When to Hire a Bookkeeper or Accountant
When QuickBooks takes you only so far, it’s time to bring in a financial pro.
Entrepreneurs thrive on a DIY mentality: Do everything you can yourself and don’t pay for anything new until you have absolutely have to. It’s especially difficult to justify hiring financial help like a bookkeeper.
With user-friendly software such as QuickBooks available, many business owners feel they should be able to do keep their records on their own, even as they wrestle with finding the time and wonder if they’re doing things correctly.
Deciding about “hiring a bookkeeper is something I struggle with all the time,” is a common statement we here. While basic bookkeeping may seem simple, it takes you away from working on your business. Meanwhile, your accounting and tax planning will become only more complicated.
Entrepreneurs who hire accounting help usually discover they weren’t doing nearly as well on their own as they thought they were.
So what are a small-business owner’s options for professional help with financial tasks? Here is a primer:
Do I Need a Bookkeeper or an Accountant?
Actually it’s a trick question. You may need both.
Consider the example of building a house. You need to hire both a carpenter and an architect when building a house.
An accountant can analyze the big picture of your financial situation and offer strategic advice. He or she produces key financial documents, such as a profit-and-loss statement, if needed, and files a company’s taxes.
After tax season is over, an accountant can also act as an outsourced chief financial officer, advising an entrepreneur on financial strategies, such as whether to secure a line of credit against receivables when introducing new products.

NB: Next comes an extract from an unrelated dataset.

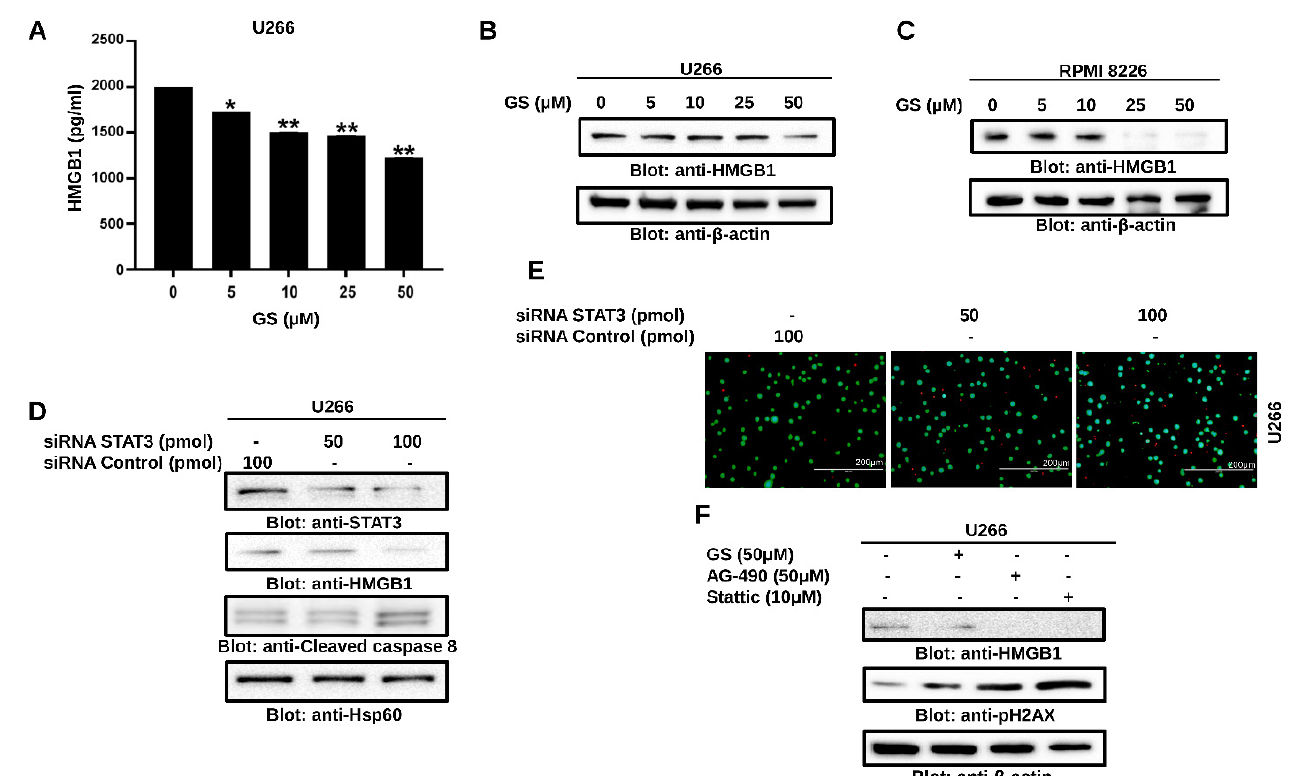
Figure 5. GS downregulates HMGB1 expression via the JAK/STAT signaling pathway. U266 cells were incubated with GS for 48 h and cell supernatant was collected and measured for ( A ) levels of HMGB1 using ELISA. The graph displays the mean ± SD of three independent experiments. * p < 0.05, ** p < 0.001. 50µg of proteins from ( B ) U266 and ( C ) RPMI 8226 cells were resolved on SDS- PAGE, and probed against HMGB1 and ꞵ -actin. ( D ) U266 cells were transfected with either control (100 pM) or STAT3 specific siRNA (50 or 100 pM) and protein expression of STAT3, HMGB1, cleaved-caspase-8 and HSP60 was determined. ( E ) Cell viability was also determined using a live/dead cytotoxicity kit (Scale bar, 200 µm). ( F ) U266 cells were treated with 50 µM GS, 50 µM of AG-490 and 10 µM Stattic for 48 h. A total of 50 µg of proteins were separated on SDS-PAGE and protein expression of HMGB1, p-H2AX and ꞵ -actin were determined. Full Western blot images can be found at Supplementary Materials File S1.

In contrast, a bookkeeper does the day-to-day hands-on tasks: making sure new employees file all the right paperwork for the company’s payroll, submitting invoices (promptly) and following up on them, and paying the bills. The bookkeeper also tracks company expenses and can assure that every cost has been entered — and recorded correctly — into software like QuickBooks so that the business is ready for tax time along with filing any other reporting to, say, creditors or investors.

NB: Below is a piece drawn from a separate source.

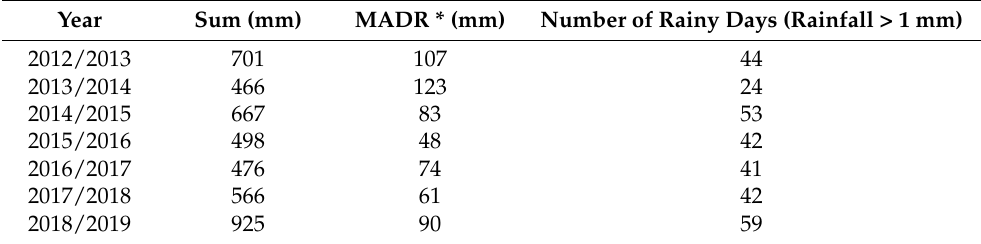
Table 2. Nablus daily rainfall for the period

“Knowledge is power,” even when it comes to the small details. If you don’t have a bookkeeper, you’re probably not being as strategic as you could be in how you spend your money.
So when to bring in a bookkeeper?
The rates for hiring a bookkeeper on a part-time basis in the U.S. can range from $15 to $60 an hour, depending on location, the workload and whether work is done at the company’s office or from home.

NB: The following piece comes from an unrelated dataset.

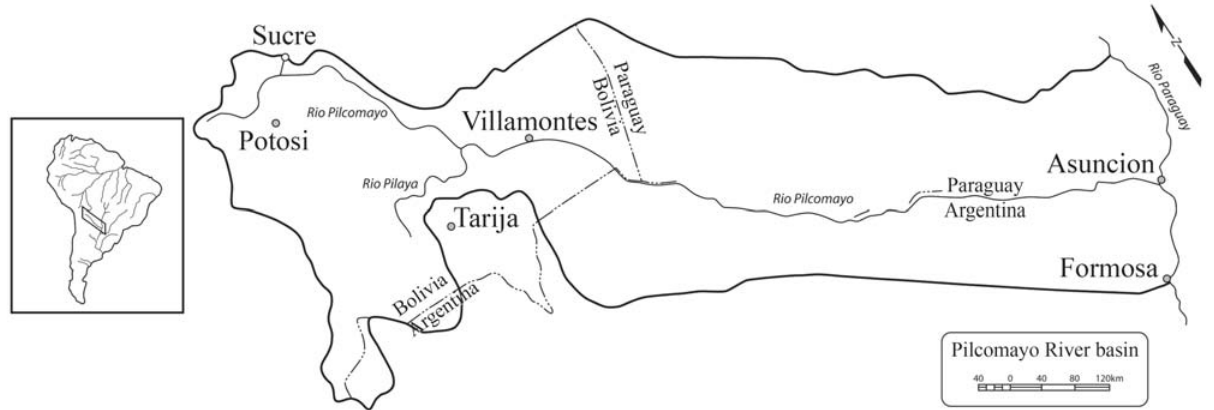
Fig. 1. Map of the Pilcomayo River basin.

When to Hire a Staff Accountant or Bookkeeper
Many small entrepreneurs can probably stick to outsourcing accounting or bookkeeping services for quite some time. The typical service business can often outsource its chief financial officer tasks and bookkeeping until its revenues rises well above the $1 million mark — or until it has about 30 employees. Until then, most businesses usually don’t have enough work to keep a full-timer busy every day.
It’s time to hire full-time help, though, when you’re calling your accountant often enough that you wish he or she were in the office all the time. Bring in a full-time bookkeeper when your part-timer is spending two or three full days in the office and still falling behind.
Most new business owners find a staffing solution somewhere along the continuum that ranges from trying to go it alone and paying for full-time help.